= Beginning of Section =

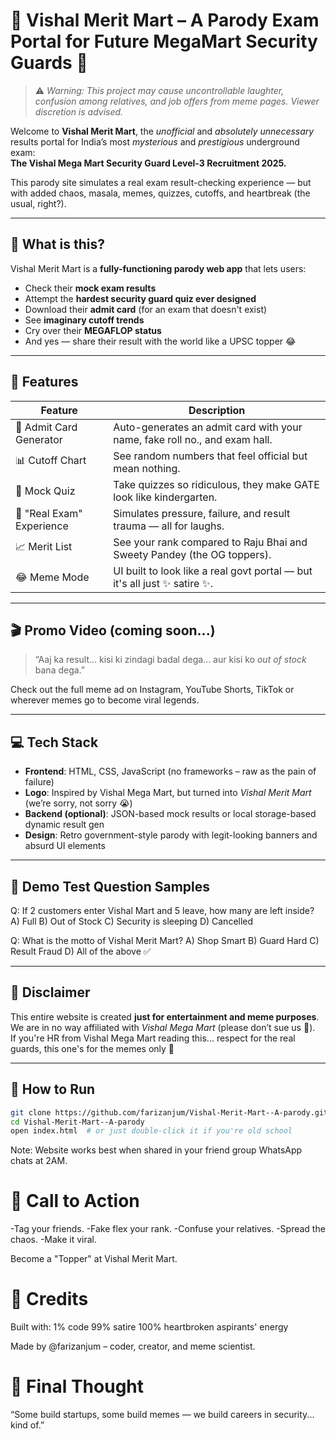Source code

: # 🛒 Vishal Merit Mart – A Parody Exam Portal for Future MegaMart Security Guards 🤡

> ⚠️ *Warning: This project may cause uncontrollable laughter, confusion among relatives, and job offers from meme pages. Viewer discretion is advised.*  

Welcome to **Vishal Merit Mart**, the *unofficial* and *absolutely unnecessary* results portal for India’s most *mysterious* and *prestigious* underground exam:  
**The Vishal Mega Mart Security Guard Level-3 Recruitment 2025.**

This parody site simulates a real exam result-checking experience — but with added chaos, masala, memes, quizzes, cutoffs, and heartbreak (the usual, right?).

---

## 🤖 What is this?

Vishal Merit Mart is a **fully-functioning parody web app** that lets users:
- Check their **mock exam results**
- Attempt the **hardest security guard quiz ever designed**
- Download their **admit card** (for an exam that doesn't exist)
- See **imaginary cutoff trends**
- Cry over their **MEGAFLOP status**
- And yes — share their result with the world like a UPSC topper 😂

---

## 🎯 Features

| Feature                         | Description                                                                 |
|----------------------------------|-----------------------------------------------------------------------------|
| 🧾 Admit Card Generator         | Auto-generates an admit card with your name, fake roll no., and exam hall. |
| 📊 Cutoff Chart                | See random numbers that feel official but mean nothing.                    |
| 🧠 Mock Quiz                   | Take quizzes so ridiculous, they make GATE look like kindergarten.         |
| 🧪 "Real Exam" Experience      | Simulates pressure, failure, and result trauma — all for laughs.           |
| 📈 Merit List                  | See your rank compared to Raju Bhai and Sweety Pandey (the OG toppers).    |
| 😂 Meme Mode                  | UI built to look like a real govt portal — but it's all just ✨ satire ✨.   |

---

## 🎬 Promo Video (coming soon...)

> “Aaj ka result... kisi ki zindagi badal dega... aur kisi ko *out of stock* bana dega.”

Check out the full meme ad on Instagram, YouTube Shorts, TikTok or wherever memes go to become viral legends.

---

## 💻 Tech Stack

- **Frontend**: HTML, CSS, JavaScript (no frameworks – raw as the pain of failure)
- **Logo**: Inspired by Vishal Mega Mart, but turned into *Vishal Merit Mart* (we’re sorry, not sorry 😭)
- **Backend (optional)**: JSON-based mock results or local storage-based dynamic result gen
- **Design**: Retro government-style parody with legit-looking banners and absurd UI elements

---

## 🧪 Demo Test Question Samples

Q: If 2 customers enter Vishal Mart and 5 leave, how many are left inside?
A) Full
B) Out of Stock
C) Security is sleeping
D) Cancelled

Q: What is the motto of Vishal Merit Mart?
A) Shop Smart
B) Guard Hard
C) Result Fraud
D) All of the above ✅

---


## 🧾 Disclaimer

This entire website is created **just for entertainment and meme purposes**.  
We are in no way affiliated with *Vishal Mega Mart* (please don’t sue us 🙏).  
If you're HR from Vishal Mega Mart reading this... respect for the real guards, this one's for the memes only 🫡

---

## 🚀 How to Run

```bash
git clone https://github.com/farizanjum/Vishal-Merit-Mart--A-parody.git
cd Vishal-Merit-Mart--A-parody
open index.html  # or just double-click it if you're old school
```
Note: Website works best when shared in your friend group WhatsApp chats at 2AM.


# 📣 Call to Action

-Tag your friends.
-Fake flex your rank.
-Confuse your relatives.
-Spread the chaos.
-Make it viral.

Become a "Topper" at Vishal Merit Mart.

# 🤝 Credits

Built with:
1% code
99% satire
100% heartbroken aspirants' energy

Made by @farizanjum – coder, creator, and meme scientist.

# 📌 Final Thought
“Some build startups, some build memes — we build careers in security... kind of.”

= End of Section =

_Work to complete_
Lines from the start of the listing above through the line holding "- Download their" are to be duplicated exactly, and nothing more; leave out the pictures.

_Worked solution_
Source code

: # 🛒 Vishal Merit Mart – A Parody Exam Portal for Future MegaMart Security Guards 🤡

> ⚠️ *Warning: This project may cause uncontrollable laughter, confusion among relatives, and job offers from meme pages. Viewer discretion is advised.*  

Welcome to **Vishal Merit Mart**, the *unofficial* and *absolutely unnecessary* results portal for India’s most *mysterious* and *prestigious* underground exam:  
**The Vishal Mega Mart Security Guard Level-3 Recruitment 2025.**

This parody site simulates a real exam result-checking experience — but with added chaos, masala, memes, quizzes, cutoffs, and heartbreak (the usual, right?).

---

## 🤖 What is this?

Vishal Merit Mart is a **fully-functioning parody web app** that lets users:
- Check their **mock exam results**
- Attempt the **hardest security guard quiz ever designed**
- Download their **admit card** (for an exam that doesn't exist)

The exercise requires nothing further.